PROBLEM REQUIREMENTS → The string "atau" may appear in lines of the data; report how many lines contain it, with no other output.

Saved data entries:

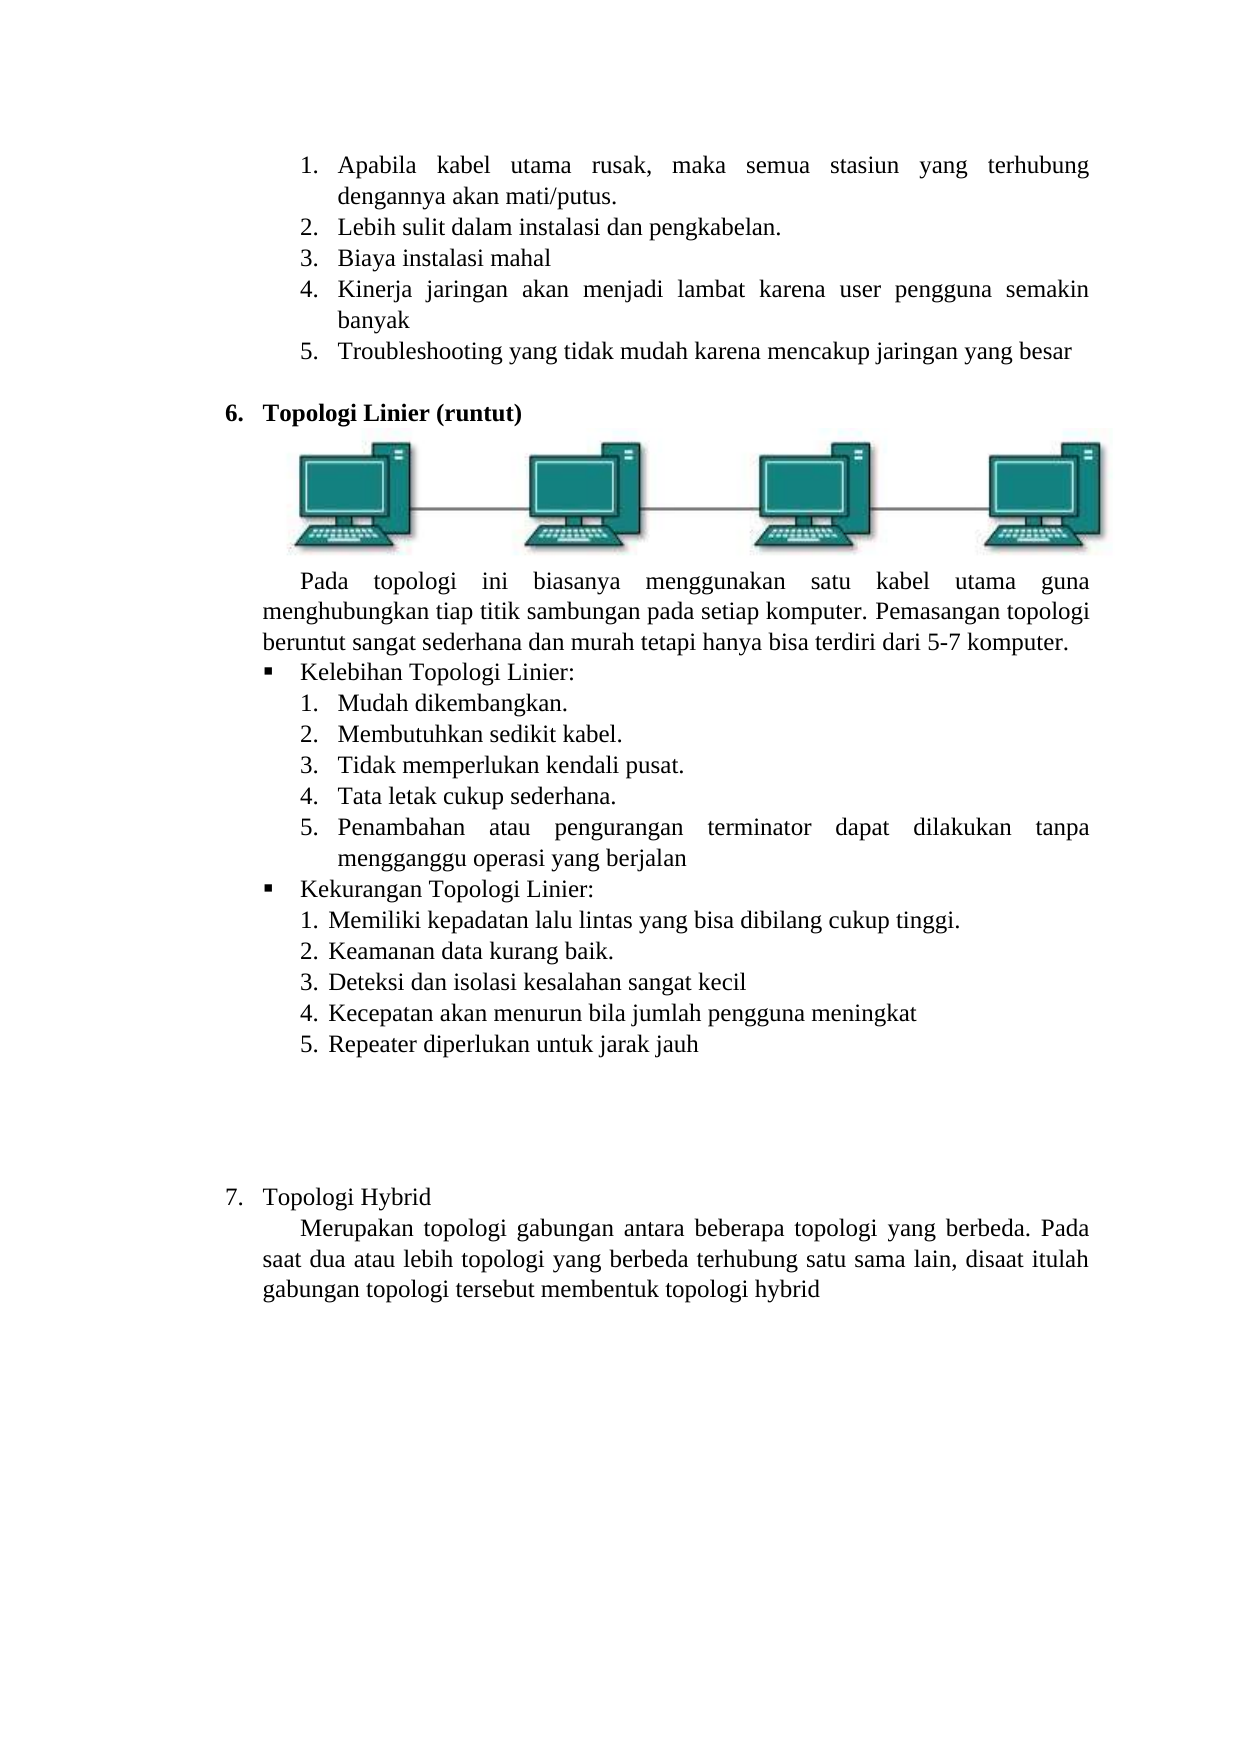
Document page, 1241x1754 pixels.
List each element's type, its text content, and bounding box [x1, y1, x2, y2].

list Apabila kabel utama rusak, maka semua stasiun yang terhubung dengannya akan mati/putus. [300, 150, 1090, 210]
list Topologi Linier (runtut) [225, 398, 1090, 426]
list Kekurangan Topologi Linier: [262, 874, 1090, 903]
list Kinerja jaringan akan menjadi lambat karena user pengguna semakin banyak [300, 274, 1090, 334]
list Kelebihan Topologi Linier: [262, 657, 1090, 686]
list Tata letak cukup sederhana. [300, 781, 1090, 810]
list Biaya instalasi mahal [300, 243, 1090, 272]
list Topologi Hybrid [225, 1182, 1090, 1211]
list Merupakan topologi gabungan antara beberapa topologi yang berbeda. Pada saat dua atau lebih topologi yang berbeda terhubung satu sama lain, disaat itulah gabungan topologi tersebut membentuk topologi hybrid [262, 1213, 1090, 1303]
list Mudah dikembangkan. [300, 688, 1090, 717]
list Troubleshooting yang tidak mudah karena mencakup jaringan yang besar [300, 336, 1090, 365]
list Tidak memperlukan kendali pusat. [300, 750, 1090, 779]
list Membutuhkan sedikit kabel. [300, 719, 1090, 748]
list Memiliki kepadatan lalu lintas yang bisa dibilang cukup tinggi. [300, 905, 1090, 934]
list Kecepatan akan menurun bila jumlah pengguna meningkat [300, 998, 1090, 1027]
list Lebih sulit dalam instalasi dan pengkabelan. [300, 212, 1090, 241]
picture [262, 428, 1138, 565]
list Repeater diperlukan untuk jarak jauh [300, 1029, 1090, 1058]
list Penambahan atau pengurangan terminator dapat dilakukan tanpa mengganggu operasi yang berjalan [300, 812, 1090, 872]
list Deteksi dan isolasi kesalahan sangat kecil [300, 967, 1090, 996]
list Keamanan data kurang baik. [300, 936, 1090, 965]
list Pada topologi ini biasanya menggunakan satu kabel utama guna menghubungkan tiap titik sambungan pada setiap komputer. Pemasangan topologi beruntut sangat sederhana dan murah tetapi hanya bisa terdiri dari 5-7 komputer. [262, 566, 1090, 655]
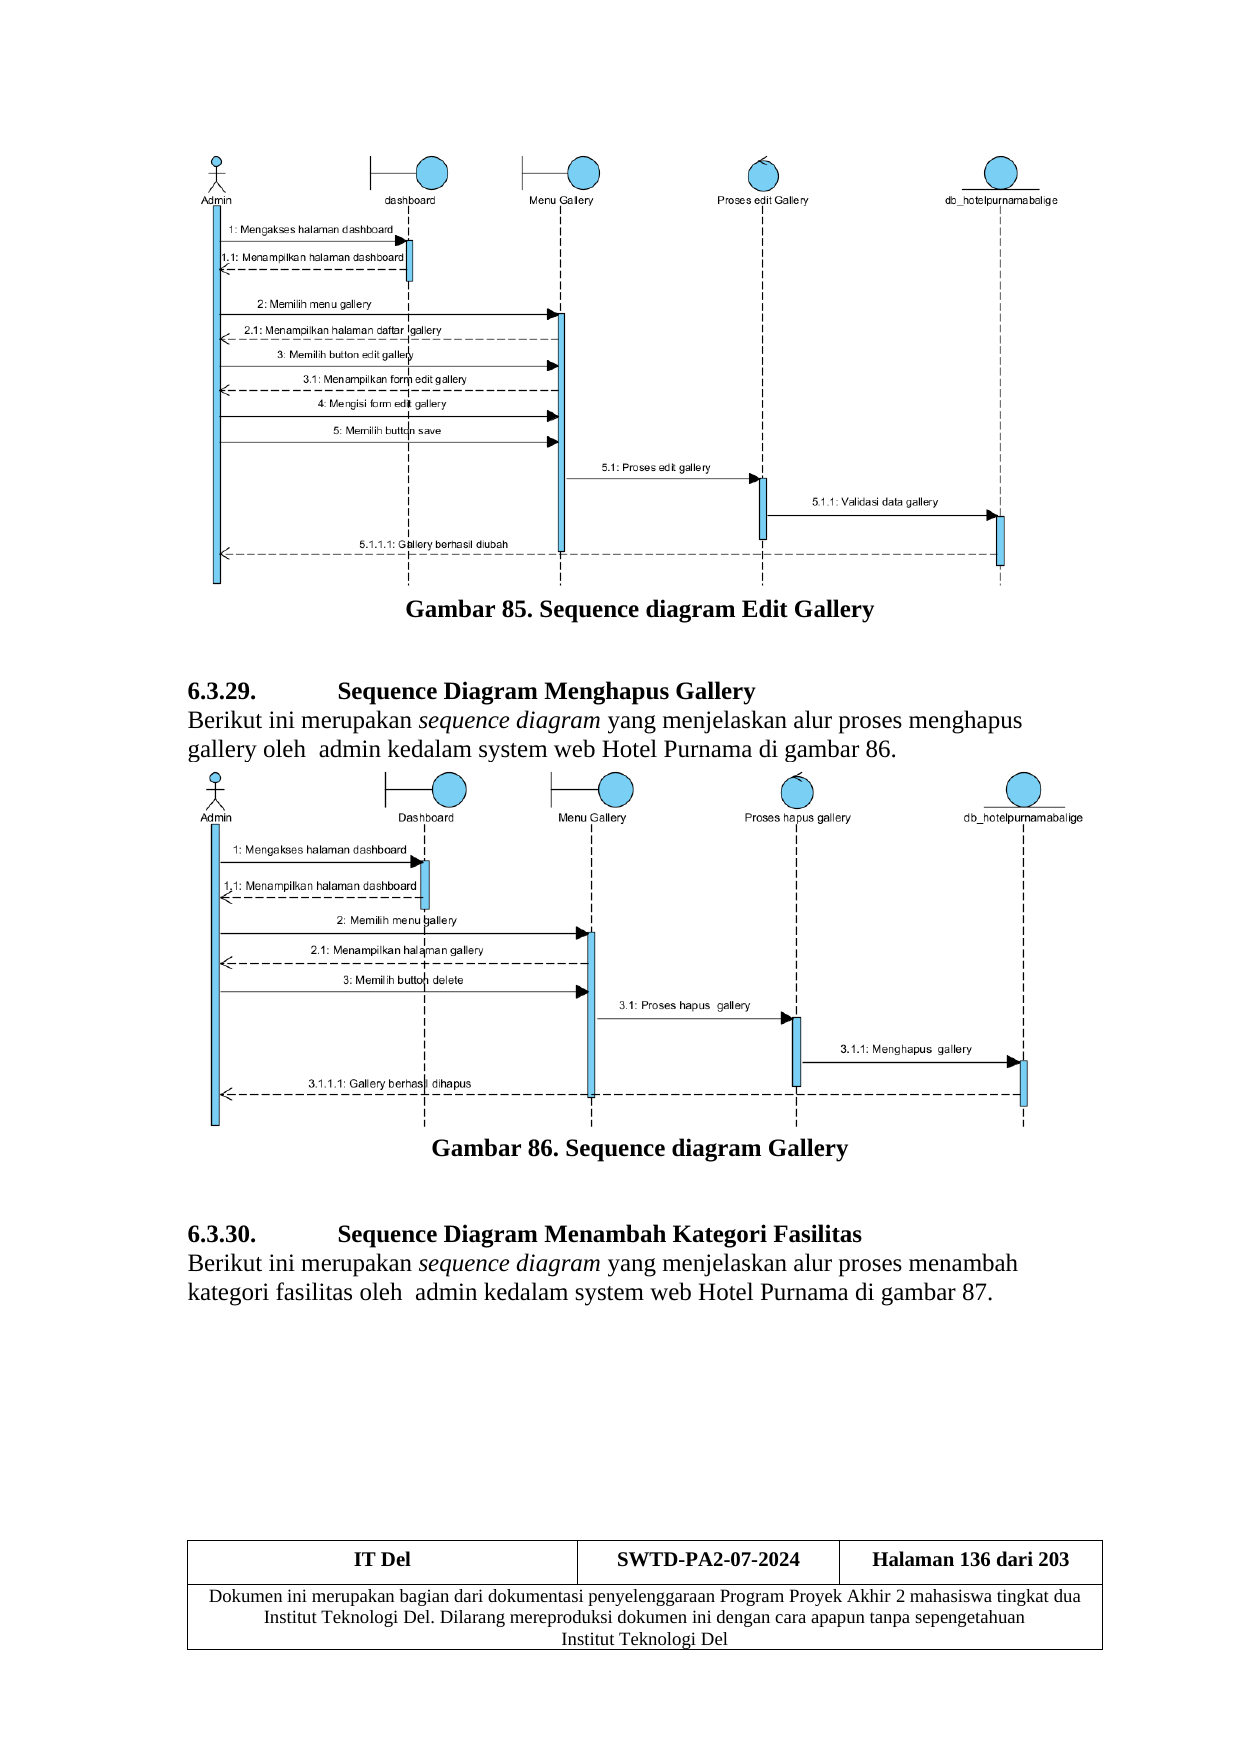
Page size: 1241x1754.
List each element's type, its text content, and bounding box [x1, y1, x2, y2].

text Berikut ini merupakan sequence diagram yang menjelaskan alur proses menghapus gallery oleh admin kedalam system web Hotel Purnama di gambar 86. [187, 705, 1092, 762]
picture [187, 147, 1093, 595]
text 6.3.30. Sequence Diagram Menambah Kategori Fasilitas [187, 1219, 1092, 1248]
text Berikut ini merupakan sequence diagram yang menjelaskan alur proses menambah kategori fasilitas oleh admin kedalam system web Hotel Purnama di gambar 87. [187, 1248, 1092, 1305]
picture [187, 762, 1093, 1133]
text Gambar 85. Sequence diagram Edit Gallery [187, 595, 1092, 623]
text 6.3.29. Sequence Diagram Menghapus Gallery [187, 676, 1092, 705]
text Gambar 86. Sequence diagram Gallery [187, 1133, 1092, 1162]
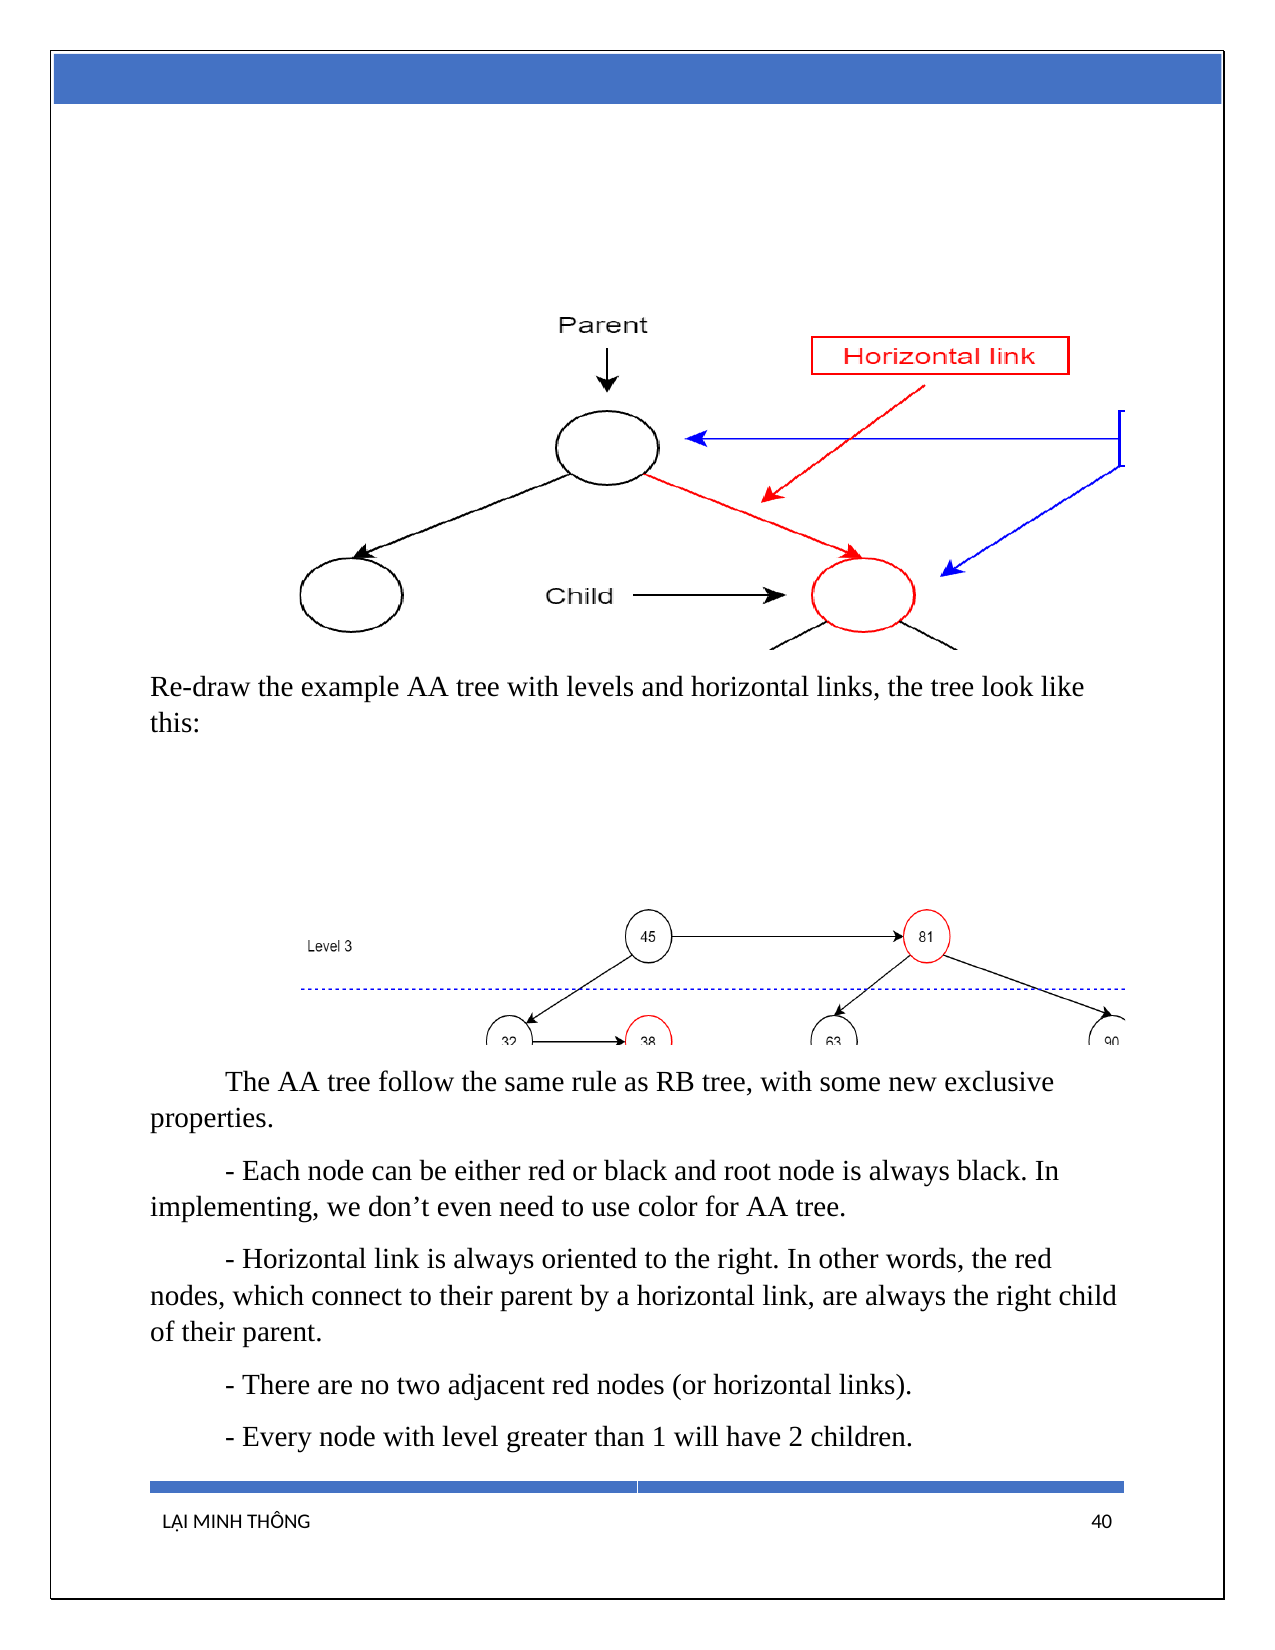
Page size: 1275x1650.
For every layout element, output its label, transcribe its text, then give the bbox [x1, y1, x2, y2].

text Re-draw the example AA tree with levels and horizontal links, the tree look like this: [150, 669, 1124, 738]
text - There are no two adjacent red nodes (or horizontal links). [150, 1367, 1124, 1400]
text - Every node with level greater than 1 will have 2 children. [150, 1419, 1124, 1453]
text The AA tree follow the same rule as RB tree, with some new exclusive properties. [150, 1064, 1124, 1133]
text - Horizontal link is always oriented to the right. In other words, the red nodes, which connect to their parent by a horizontal link, are always the right child of their parent. [150, 1242, 1124, 1347]
text - Each node can be either red or black and root node is always black. In implementing, we don’t even need to use color for AA tree. [150, 1153, 1124, 1222]
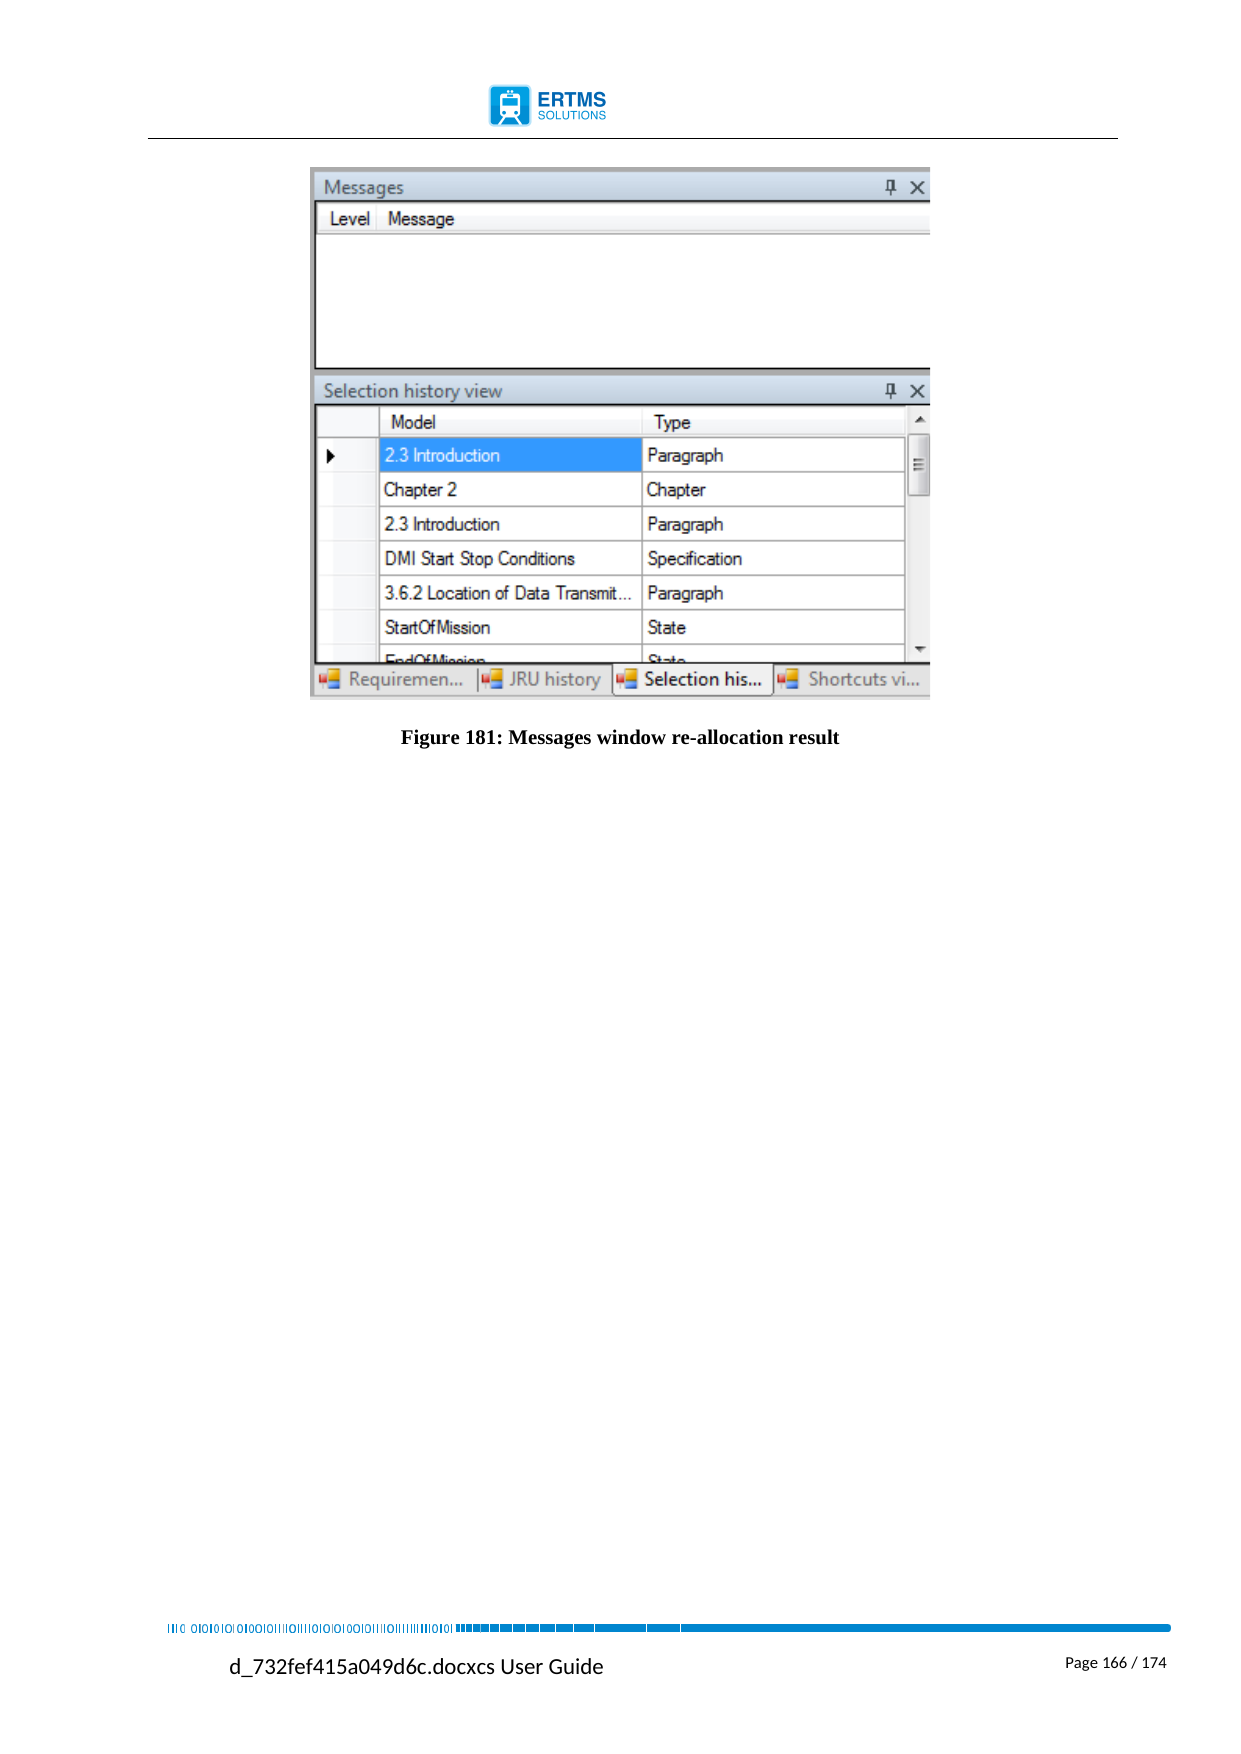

ANSWER BELOW → 2